“Global Status of Black Soils” Report

The report titled “Global Status of Black Soils” was released by the Food and Agriculture Organization (FAO) on the occasion of World Soil Day (December 5).

About black soil

Black soils are characterized by thick, dark-colored soil horizon rich in organic matter. They are extremely fertile and capable of producing high agricultural yields because of their high moisture storing capacity. They account for 5.6 per cent of global soils and contain 8.2 per cent of the world’s soil organic carbon (SOC) stocks, which is equivalent to around 56 billion tonnes of carbon. These soils are critical for climate change mitigation and adaptation due to their ability to remove carbon from the atmosphere and store them in soil organic matter (carbon sequestration).

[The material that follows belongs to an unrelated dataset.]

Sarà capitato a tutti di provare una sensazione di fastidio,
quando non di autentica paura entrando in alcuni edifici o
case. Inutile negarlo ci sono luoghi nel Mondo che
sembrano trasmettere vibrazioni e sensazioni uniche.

What are the key findings of the report?

  • Black soils, which feed the global population, are threatened since most of them have lost at least 50 per cent of their soil organic carbon (SOC) stocks.
  • The SOC stocks are being lost because of land-use change, unsustainable management practices and injudicious use of agrochemicals.
  • Black soils are home to around 2.86 per cent of the global population and support over 17.36 per cent of cropland, 8.05 per cent of global SOC stock and 30.06 per cent SOC stock of global cropland.
  • Despite representing only a small portion of the world’s soils, black soils play a major role in global food security and economic growth.
  • In 2010, these soils helped in the cultivation of 66 per cent of sunflower seeds, 51 per cent of small millet, 42 per cent of sugar beet, 30 per cent of wheat and 26 per cent of potatoes.
  • Most of them are suffering from moderate to severe erosion processes along with nutrient imbalances, acidification and biodiversity loss.
  • Black soils are rapidly losing their SOC stocks. They have lost over 20 to 50 per cent of their original SOC stock, with the carbon being released into the atmosphere in the form of carbon dioxide. This is worsening the global warming significantly.
  • Proper maintenance of black soil can provide around 10 per cent of total SOC sequestration globally. Europe and Eurasia have the highest potential of over 65 per cent, and Latin America and the Caribbean has around 10 per cent potential.
  • The distribution of black soil areas used for crop cultivation varies based on different regions. Europe and Eurasia account for 70% of the black soils in the total cropland. North America, Latin America and the Caribbean and Asia have 10 per cent each.
  • The report highlighted two key approaches to maintain the fertility of black soils. These are:
  1. Preservation of natural vegetation on black soil like grassland, forests, and wetlands
  2. Adoption of sustainable soil management measures on cropped black soils.
  • The report provided tailored recommendations for farmers, governments, research and academia and the global platform International Network of Black Soils.